▶ [PROMPT A]: From the passage on epigenetics and cancer, list every disease it gives as an example of genetic predisposition.
▶ [PROMPT B]: Carry on the passage on epigenetics and cancer, starting after its final sentence.

▶ [TEXT SECTION]:
== == ==
It’s no secret that diet and exercise can directly impact our health. But for many people, genetic predisposition to disease – be it hypertension or diabetes or cancer – is often perceived as a risk that is out of their hands. New findings in the field of epigenetics, however, suggest that we may have more control than previously thought when it comes to preventing the onset of sporadic or even heritable diseases. Our daily routine, from what we eat for breakfast to the distance we travel to work, could determine whether or not our gene sequences activate or prevent the development of cancer within our bodies.
Researchers from the Boston University School of Medicine put forth an exciting theory earlier this year that, if proven correct, will perhaps identify preventable or stoppable causes of carcinogenesis. They have proposed the existence of processes within our cells that activate specific sequences of DNA that function as epigenetic on/off switches for cancer.
== == ==
(Collected data)
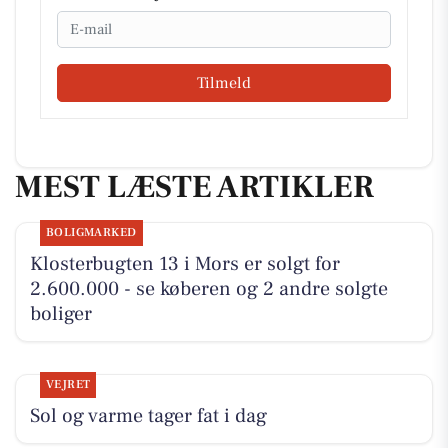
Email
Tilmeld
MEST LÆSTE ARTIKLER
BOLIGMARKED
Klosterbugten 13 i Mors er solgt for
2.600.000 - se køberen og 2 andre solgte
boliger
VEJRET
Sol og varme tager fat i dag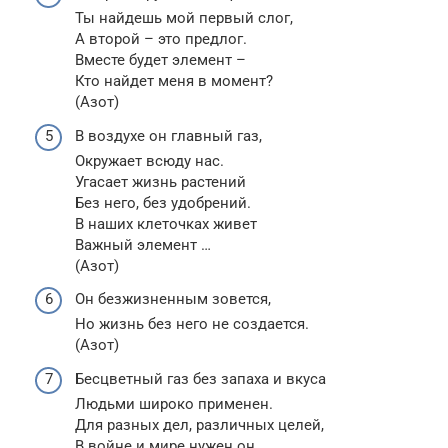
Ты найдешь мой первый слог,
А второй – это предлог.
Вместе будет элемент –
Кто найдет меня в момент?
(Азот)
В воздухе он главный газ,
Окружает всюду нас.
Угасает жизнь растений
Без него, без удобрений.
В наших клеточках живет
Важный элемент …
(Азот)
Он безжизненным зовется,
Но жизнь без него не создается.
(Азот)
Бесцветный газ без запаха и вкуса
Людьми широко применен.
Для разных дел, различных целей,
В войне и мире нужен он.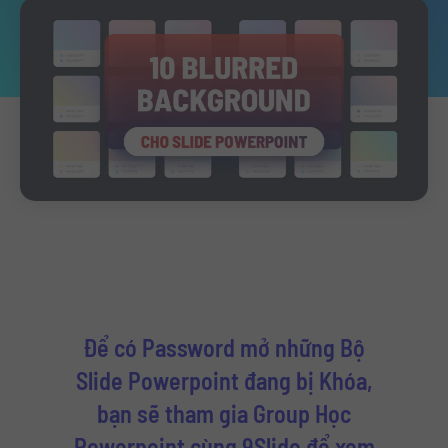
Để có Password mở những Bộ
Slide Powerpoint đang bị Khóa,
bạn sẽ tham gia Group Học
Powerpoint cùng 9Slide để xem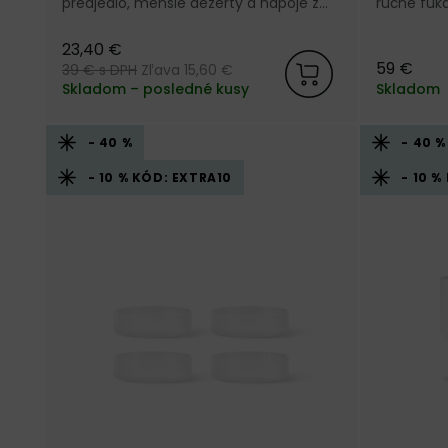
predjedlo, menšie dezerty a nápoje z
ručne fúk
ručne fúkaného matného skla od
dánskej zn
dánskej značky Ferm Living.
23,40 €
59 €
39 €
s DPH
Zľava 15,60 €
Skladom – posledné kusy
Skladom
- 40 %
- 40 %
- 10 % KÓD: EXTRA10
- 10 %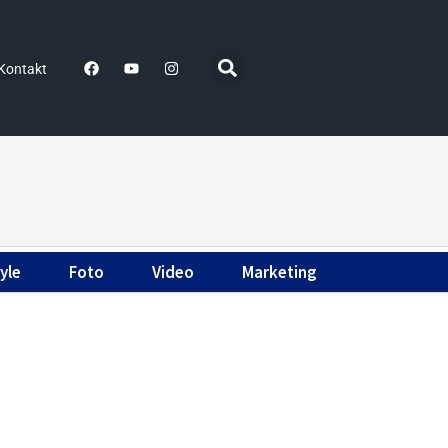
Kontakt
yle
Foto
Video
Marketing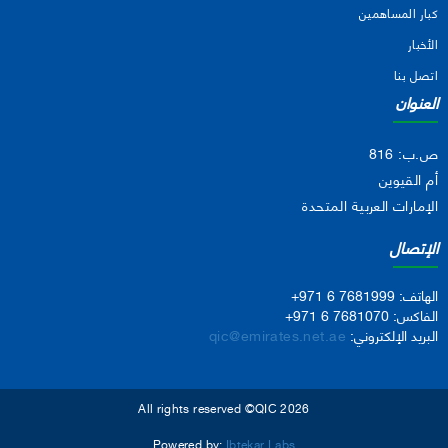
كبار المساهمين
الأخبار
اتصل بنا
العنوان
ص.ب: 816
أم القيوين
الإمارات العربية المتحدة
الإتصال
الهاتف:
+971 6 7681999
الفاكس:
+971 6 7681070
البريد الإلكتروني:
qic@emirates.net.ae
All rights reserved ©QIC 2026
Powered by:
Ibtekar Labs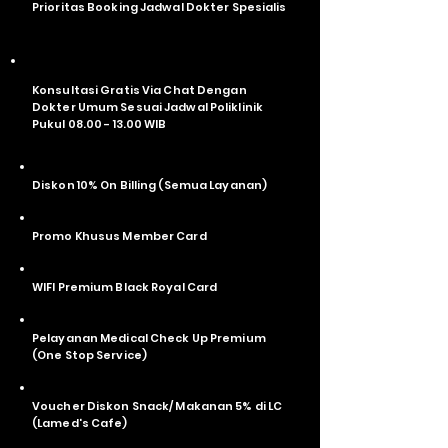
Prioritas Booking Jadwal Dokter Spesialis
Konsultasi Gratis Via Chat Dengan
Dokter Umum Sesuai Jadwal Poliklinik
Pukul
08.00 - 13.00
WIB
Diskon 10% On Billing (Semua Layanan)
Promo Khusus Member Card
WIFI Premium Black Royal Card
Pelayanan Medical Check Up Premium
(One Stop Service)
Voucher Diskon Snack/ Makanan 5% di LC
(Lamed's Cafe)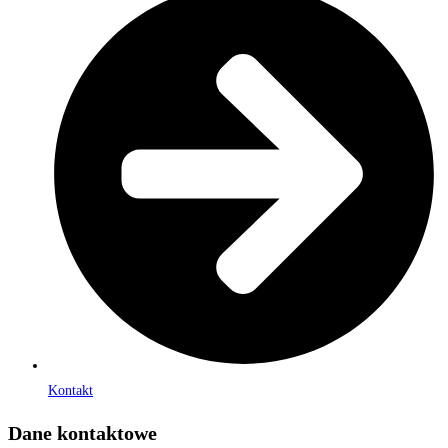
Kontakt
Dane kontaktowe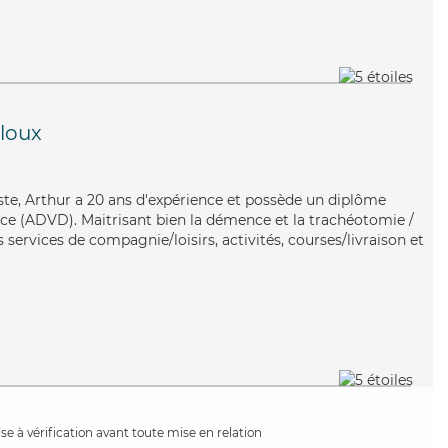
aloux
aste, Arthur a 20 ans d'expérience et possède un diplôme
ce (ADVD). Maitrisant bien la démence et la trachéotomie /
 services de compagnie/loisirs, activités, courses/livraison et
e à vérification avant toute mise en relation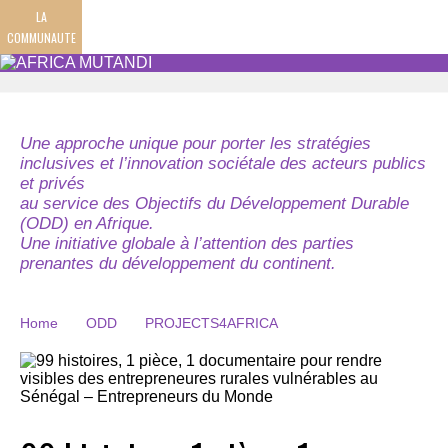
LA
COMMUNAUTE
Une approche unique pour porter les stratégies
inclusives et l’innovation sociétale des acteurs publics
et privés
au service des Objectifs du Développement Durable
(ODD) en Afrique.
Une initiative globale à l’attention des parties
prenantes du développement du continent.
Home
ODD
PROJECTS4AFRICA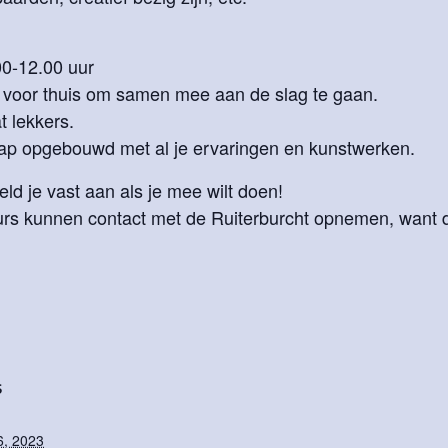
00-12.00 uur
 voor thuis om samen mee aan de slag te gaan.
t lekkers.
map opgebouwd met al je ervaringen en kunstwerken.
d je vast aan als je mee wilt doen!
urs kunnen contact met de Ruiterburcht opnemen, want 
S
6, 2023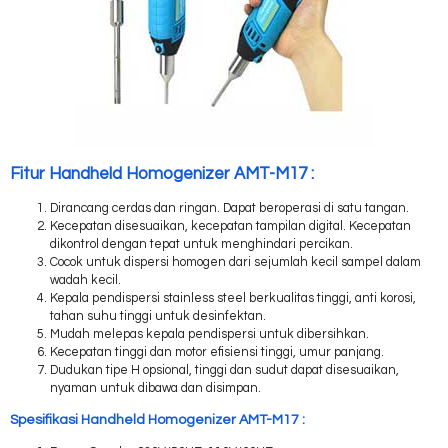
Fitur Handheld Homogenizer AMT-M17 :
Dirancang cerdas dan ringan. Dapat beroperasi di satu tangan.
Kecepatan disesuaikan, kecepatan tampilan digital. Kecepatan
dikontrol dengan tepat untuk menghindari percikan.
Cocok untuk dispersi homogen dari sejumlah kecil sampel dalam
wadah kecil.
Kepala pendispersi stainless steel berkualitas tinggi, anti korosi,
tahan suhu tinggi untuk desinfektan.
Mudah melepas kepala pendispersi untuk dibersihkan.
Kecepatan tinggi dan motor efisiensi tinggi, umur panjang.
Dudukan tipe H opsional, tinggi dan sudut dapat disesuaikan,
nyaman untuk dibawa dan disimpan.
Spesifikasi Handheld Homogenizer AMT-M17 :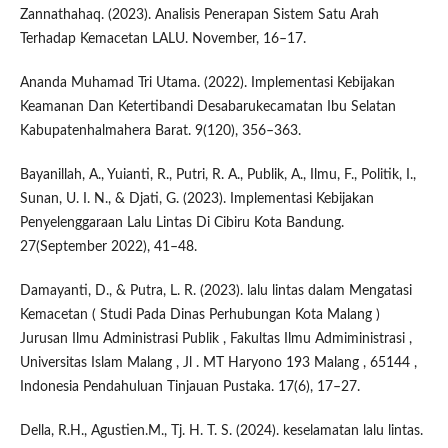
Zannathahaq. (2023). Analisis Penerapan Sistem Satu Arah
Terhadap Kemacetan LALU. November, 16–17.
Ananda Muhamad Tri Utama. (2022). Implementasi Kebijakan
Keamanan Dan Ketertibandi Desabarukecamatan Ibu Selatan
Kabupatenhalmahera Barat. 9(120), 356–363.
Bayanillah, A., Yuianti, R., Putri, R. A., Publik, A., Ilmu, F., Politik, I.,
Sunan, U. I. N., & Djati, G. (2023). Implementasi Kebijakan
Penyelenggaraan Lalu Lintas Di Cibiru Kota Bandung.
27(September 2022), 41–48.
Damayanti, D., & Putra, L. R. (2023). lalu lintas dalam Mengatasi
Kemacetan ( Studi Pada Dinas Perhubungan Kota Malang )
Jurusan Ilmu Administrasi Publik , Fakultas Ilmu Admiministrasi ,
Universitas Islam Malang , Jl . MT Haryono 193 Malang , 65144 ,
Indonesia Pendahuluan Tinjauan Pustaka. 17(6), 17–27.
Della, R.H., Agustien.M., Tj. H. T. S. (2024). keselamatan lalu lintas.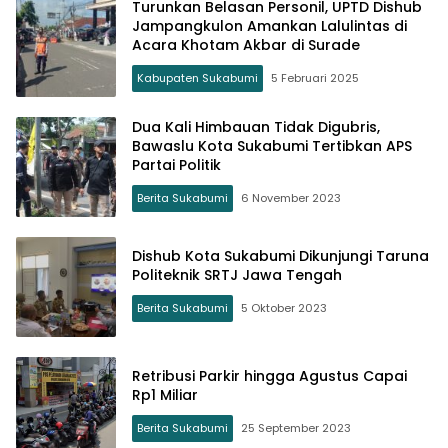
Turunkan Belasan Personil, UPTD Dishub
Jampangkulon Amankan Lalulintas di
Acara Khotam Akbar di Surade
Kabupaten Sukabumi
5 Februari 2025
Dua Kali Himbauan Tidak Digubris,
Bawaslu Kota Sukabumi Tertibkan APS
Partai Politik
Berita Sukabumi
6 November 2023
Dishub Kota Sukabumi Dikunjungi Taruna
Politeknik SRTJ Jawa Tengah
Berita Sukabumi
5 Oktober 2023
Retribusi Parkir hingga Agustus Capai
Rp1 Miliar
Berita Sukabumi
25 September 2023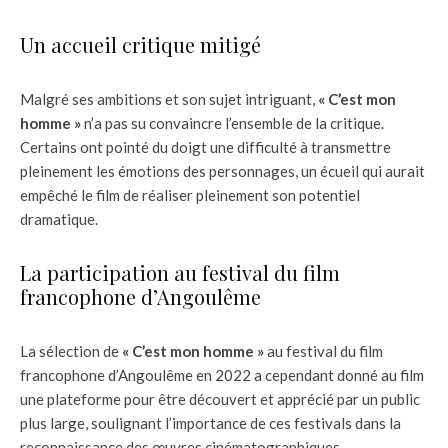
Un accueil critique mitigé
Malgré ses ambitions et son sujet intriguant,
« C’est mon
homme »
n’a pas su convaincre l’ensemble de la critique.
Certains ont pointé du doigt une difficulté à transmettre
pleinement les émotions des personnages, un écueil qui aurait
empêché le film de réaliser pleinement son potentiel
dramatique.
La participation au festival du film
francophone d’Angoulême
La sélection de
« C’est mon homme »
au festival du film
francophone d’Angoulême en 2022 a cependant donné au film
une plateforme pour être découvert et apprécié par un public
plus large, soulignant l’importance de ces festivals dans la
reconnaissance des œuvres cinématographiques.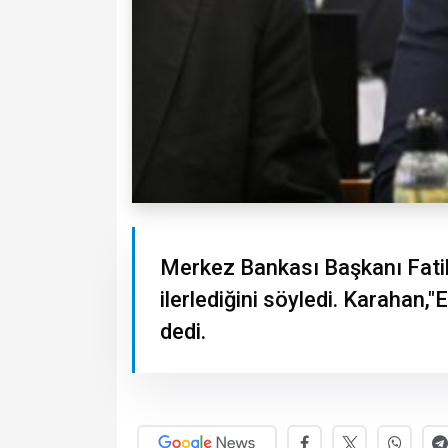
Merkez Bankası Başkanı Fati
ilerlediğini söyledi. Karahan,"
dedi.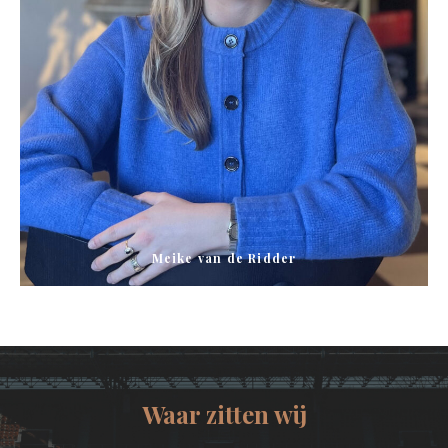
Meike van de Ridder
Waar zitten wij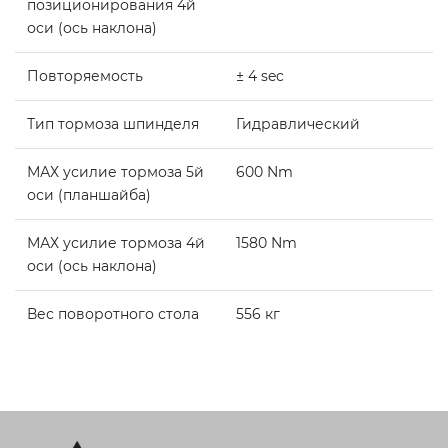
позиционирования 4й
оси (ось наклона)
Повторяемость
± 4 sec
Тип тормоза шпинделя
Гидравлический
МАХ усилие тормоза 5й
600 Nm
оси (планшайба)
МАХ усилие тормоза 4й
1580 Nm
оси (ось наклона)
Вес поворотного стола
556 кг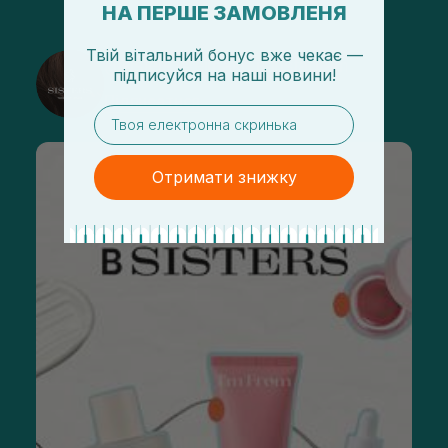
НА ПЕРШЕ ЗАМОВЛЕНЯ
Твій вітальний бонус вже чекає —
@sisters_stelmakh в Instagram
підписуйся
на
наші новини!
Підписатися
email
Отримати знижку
== == ==
▶ [ANSWER AREA A]: Hypertension, diabetes, cancer

▶ [ANSWER AREA B]:
Cancer is the second most common disease in the United States, and scientists have yet to find a prevention and cure that is applicable to all the many varieties of the disease. Yet with this new discovery, we may be closer than ever to understanding where cancer begins – and even where it might end.
The “on/off switch” hypothesis originates from a basic understanding of epigenetics – a field that has been evolving for more than 20 years. This genetic science investigates the expression or suppression of the genes we inherit at birth. The field seeks to explain changes in the way our genes express themselves as a direct result of our behavior and nutrition, as well as our exposure to environmental factors.